How to complete this task:
Find all the lines in the entries below that hold the word "assisted" and copy them.

Records for processing:
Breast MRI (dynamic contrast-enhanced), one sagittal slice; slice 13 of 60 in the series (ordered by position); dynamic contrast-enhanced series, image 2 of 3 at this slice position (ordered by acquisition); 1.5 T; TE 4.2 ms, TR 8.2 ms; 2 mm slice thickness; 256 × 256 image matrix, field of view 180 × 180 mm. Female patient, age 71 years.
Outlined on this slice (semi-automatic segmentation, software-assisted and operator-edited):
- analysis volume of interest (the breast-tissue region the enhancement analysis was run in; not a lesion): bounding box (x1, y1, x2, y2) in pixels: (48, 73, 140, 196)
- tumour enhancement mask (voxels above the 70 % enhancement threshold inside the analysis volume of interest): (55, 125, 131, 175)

--

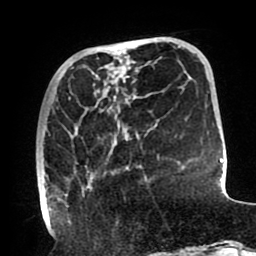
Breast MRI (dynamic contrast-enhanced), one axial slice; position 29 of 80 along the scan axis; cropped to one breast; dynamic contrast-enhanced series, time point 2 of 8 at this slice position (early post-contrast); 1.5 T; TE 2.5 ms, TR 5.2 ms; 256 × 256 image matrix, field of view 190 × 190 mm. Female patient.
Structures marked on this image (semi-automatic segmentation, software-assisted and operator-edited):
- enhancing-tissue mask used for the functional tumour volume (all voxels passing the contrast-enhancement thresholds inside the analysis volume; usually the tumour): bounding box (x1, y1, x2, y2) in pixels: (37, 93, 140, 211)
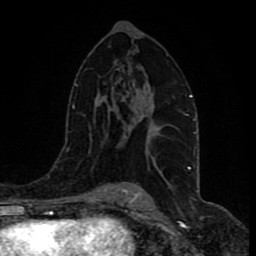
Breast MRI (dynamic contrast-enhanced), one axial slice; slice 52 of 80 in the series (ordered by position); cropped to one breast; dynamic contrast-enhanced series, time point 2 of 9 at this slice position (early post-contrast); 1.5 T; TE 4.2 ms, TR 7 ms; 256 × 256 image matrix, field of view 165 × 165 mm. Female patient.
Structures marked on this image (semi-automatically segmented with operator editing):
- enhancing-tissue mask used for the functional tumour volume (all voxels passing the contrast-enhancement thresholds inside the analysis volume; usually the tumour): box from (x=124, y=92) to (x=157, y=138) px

Output of the task:
Outlined on this slice (semi-automatic segmentation, software-assisted and operator-edited):
Structures marked on this image (semi-automatic segmentation, software-assisted and operator-edited):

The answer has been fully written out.